Samedi 14 mai. — J’ai beaucoup travaillé toute la matinée à extraire des notes, pour la partie historique du Poussin. Il y a peu de jours où je me livre à ce travail avec beaucoup d’entrain ; d’autres où il me répugne horriblement. Quoi qu’il en soit, je persévère et j’espère que j’en viendrai à bout : ce sera une raison de rester ici un peu davantage.

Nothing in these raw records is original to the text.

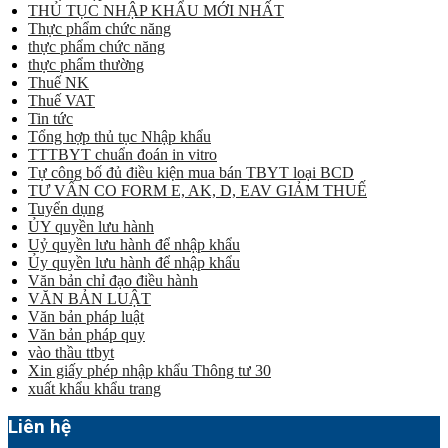
THỦ TỤC NHẬP KHẨU MỚI NHẤT
Thực phẩm chức năng
thực phẩm chức năng
thực phẩm thường
Thuế NK
Thuế VAT
Tin tức
Tổng hợp thủ tục Nhập khẩu
TTTBYT chuẩn đoán in vitro
Tự công bố đủ điều kiện mua bán TBYT loại BCD
TƯ VẤN CO FORM E, AK, D, EAV GIẢM THUẾ
Tuyển dụng
ỦY quyền lưu hành
Uỷ quyền lưu hành để nhập khẩu
Ủy quyền lưu hành để nhập khẩu
Văn bản chỉ đạo điều hành
VĂN BẢN LUẬT
Văn bản pháp luật
Văn bản pháp quy
vào thầu ttbyt
Xin giấy phép nhập khẩu Thông tư 30
xuất khẩu khẩu trang
Liên hệ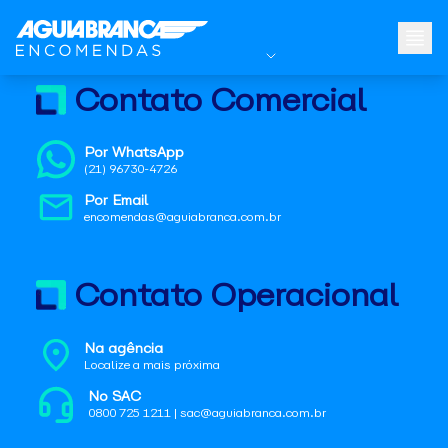
Contato Comercial
Por WhatsApp
(21) 96730-4726
Por Email
encomendas@aguiabranca.com.br
Contato Operacional
Na agência
Localize a mais próxima
No SAC
0800 725 1211 | sac@aguiabranca.com.br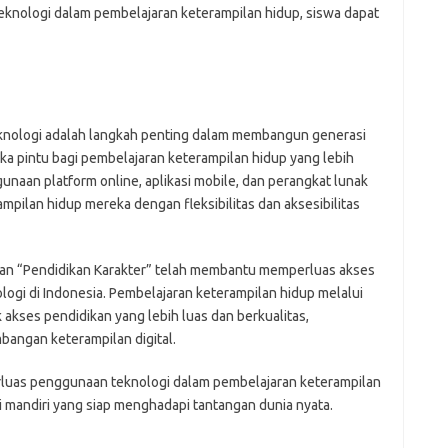
knologi dalam pembelajaran keterampilan hidup, siswa dapat
eknologi adalah langkah penting dalam membangun generasi
ka pintu bagi pembelajaran keterampilan hidup yang lebih
ggunaan platform online, aplikasi mobile, dan perangkat lunak
ilan hidup mereka dengan fleksibilitas dan aksesibilitas
” dan “Pendidikan Karakter” telah membantu memperluas akses
logi di Indonesia. Pembelajaran keterampilan hidup melalui
 akses pendidikan yang lebih luas dan berkualitas,
bangan keterampilan digital.
as penggunaan teknologi dalam pembelajaran keterampilan
mandiri yang siap menghadapi tantangan dunia nyata.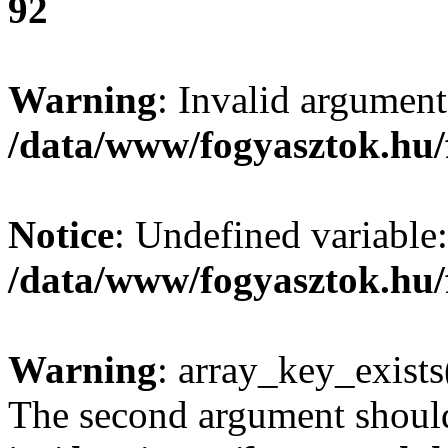
92
Warning
: Invalid argument
/data/www/fogyasztok.hu/
Notice
: Undefined variable:
/data/www/fogyasztok.hu/
Warning
: array_key_exists(
The second argument should 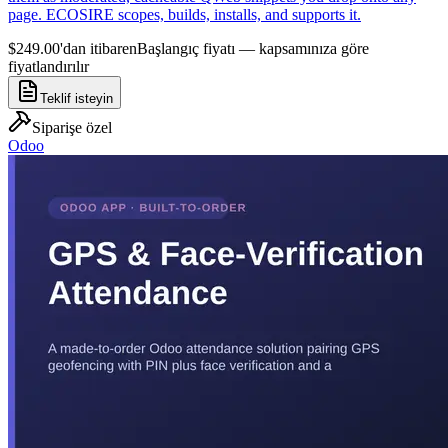
page. ECOSIRE scopes, builds, installs, and supports it.
$249.00'dan itibaren
Başlangıç fiyatı — kapsamınıza göre
fiyatlandırılır
Teklif isteyin
Siparişe özel
Odoo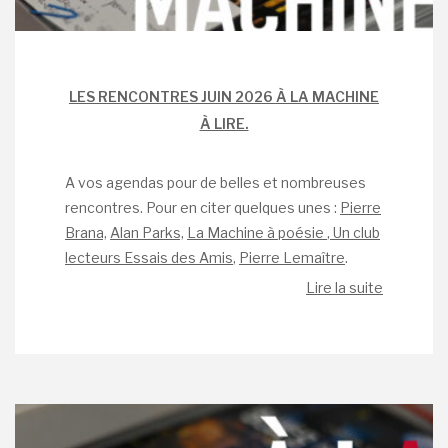
LES RENCONTRES JUIN 2026 À LA MACHINE
À LIRE.
A vos agendas pour de belles et nombreuses
rencontres. Pour en citer quelques unes :
Pierre
Brana,
A
lan Parks,
La Machine à poésie
,
Un club
lecteurs Essais des Amis
,
Pierre Lemaître
.
Lire la suite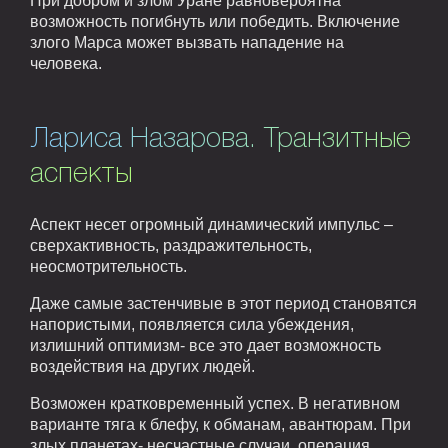
При добром и злом Уране равновероятна
возможность погибнуть или победить. Включение
злого Марса может вызвать нападение на
человека.
Лариса Назарова. Транзитные
аспекты
Аспект несет огромный динамический импульс –
сверхактивность, раздражительность,
неосмотрительность.
Даже самые застенчивые в этот период становятся
напористыми, появляется сила убеждения,
излишний оптимизм- все это дает возможность
воздействия на других людей.
Возможен кратковременный успех. В негативном
варианте тяга к блефу, к обманам, авантюрам. При
злых планетах- несчастные случаи, операция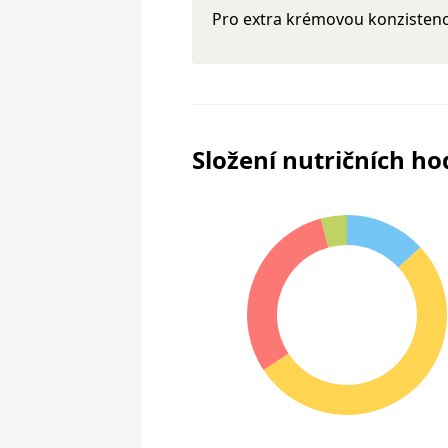
Pro extra krémovou konzistenci
Složení nutričních h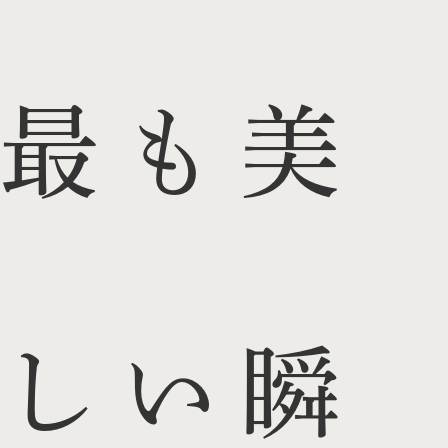
最も美
しい瞬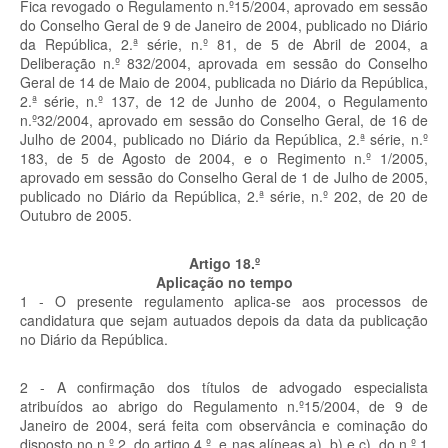
Fica revogado o Regulamento n.º15/2004, aprovado em sessão
do Conselho Geral de 9 de Janeiro de 2004, publicado no Diário
da República, 2.ª série, n.º 81, de 5 de Abril de 2004, a
Deliberação n.º 832/2004, aprovada em sessão do Conselho
Geral de 14 de Maio de 2004, publicada no Diário da República,
2.ª série, n.º 137, de 12 de Junho de 2004, o Regulamento
n.º32/2004, aprovado em sessão do Conselho Geral, de 16 de
Julho de 2004, publicado no Diário da República, 2.ª série, n.º
183, de 5 de Agosto de 2004, e o Regimento n.º 1/2005,
aprovado em sessão do Conselho Geral de 1 de Julho de 2005,
publicado no Diário da República, 2.ª série, n.º 202, de 20 de
Outubro de 2005.
Artigo 18.º
Aplicação no tempo
1 - O presente regulamento aplica-se aos processos de
candidatura que sejam autuados depois da data da publicação
no Diário da República.
2 - A confirmação dos títulos de advogado especialista
atribuídos ao abrigo do Regulamento n.º15/2004, de 9 de
Janeiro de 2004, será feita com observância e cominação do
disposto no n.º 2, do artigo 4.º, e nas alíneas a), b) e c), do n.º 1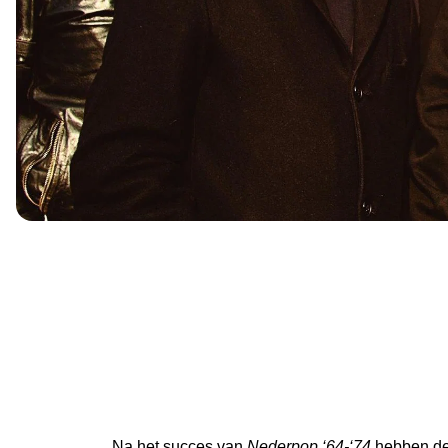
Na het succes van
Nederpop ‘64-‘74
hebben de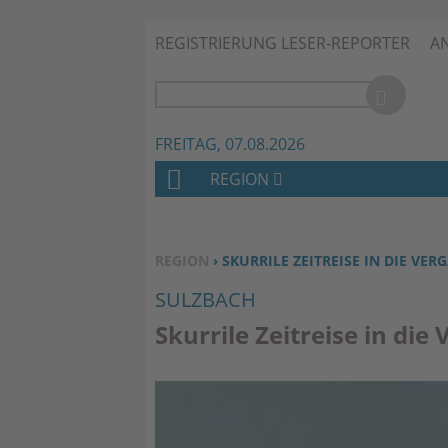
REGISTRIERUNG LESER-REPORTER
A
FREITAG, 07.08.2026
REGION
H
O
M
SIE BEFINDEN SICH HIER:
REGION
› SKURRILE ZEITREISE IN DIE VE
E
SULZBACH
Skurrile Zeitreise in die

Vers trois heures, j’ai fait une promenade à travers le village, pour aller à l’autre extrémité ; je comptais, en passant, voir le maire et acheter des cigares ; je n’ai eu de succès que dans cette dernière tentative ; mais j’ai fait en chemin toutes sortes de rencontres, qui m’ont donné de l’ennui, parce quelles me présagent la fin de la tranquillité dont je jouis. Toute la maison Barbier va venir demain, et s’installer pour deux jours ; Mme Villot peut-être demain… Que le ciel les conduise !

— L’entrée de la forêt, celle que je prenais quand j’étais dans mon premier logement, m’a paru charmante, surtout l’allée qui conduit au chêne d’Antain. Les coupes qu’on a faites à droite et à gauche, et qui vont s’étendre encore, malheureusement, donnent des aspects qui varient toute cette partie.

Le soir, descendu vers la rivière, et promenade au bord de l’eau, en allant vers le pont. J’étais ravi de la grandeur et de l’aspect paisible de cette eau : jamais je ne l’avais vue si pittoresque. Du côté du couchant, elle rappelait tout à fait les teintes à la Ziem… Quelques tours encore dans le jardin, par un petit clair de lune, qui se confondait avec le jour finissant.

J’ai trouvé dans cette promenade solitaire quelques instants de bonheur. Les sentiments mélancoliques qu’inspire le spectacle de la nature m’ont paru, plus que jamais, au bord de cette rivière, une nécessité de notre être. Ce sentiment mal défini, que chaque homme peut-être a cru lui être particulier, s’est trouvé avoir un écho chez tous les êtres sensibles. Les modernes n’ont eu que le tort de lui faire tenir trop de place dans leurs compositions ; aussi les poètes des contrées du Nord, les Anglais particulièrement, sont-ils les pères du genre. Tout porte à la rêverie chez eux : les mœurs plus recueillies, et la nature plus sévère dans son aspect.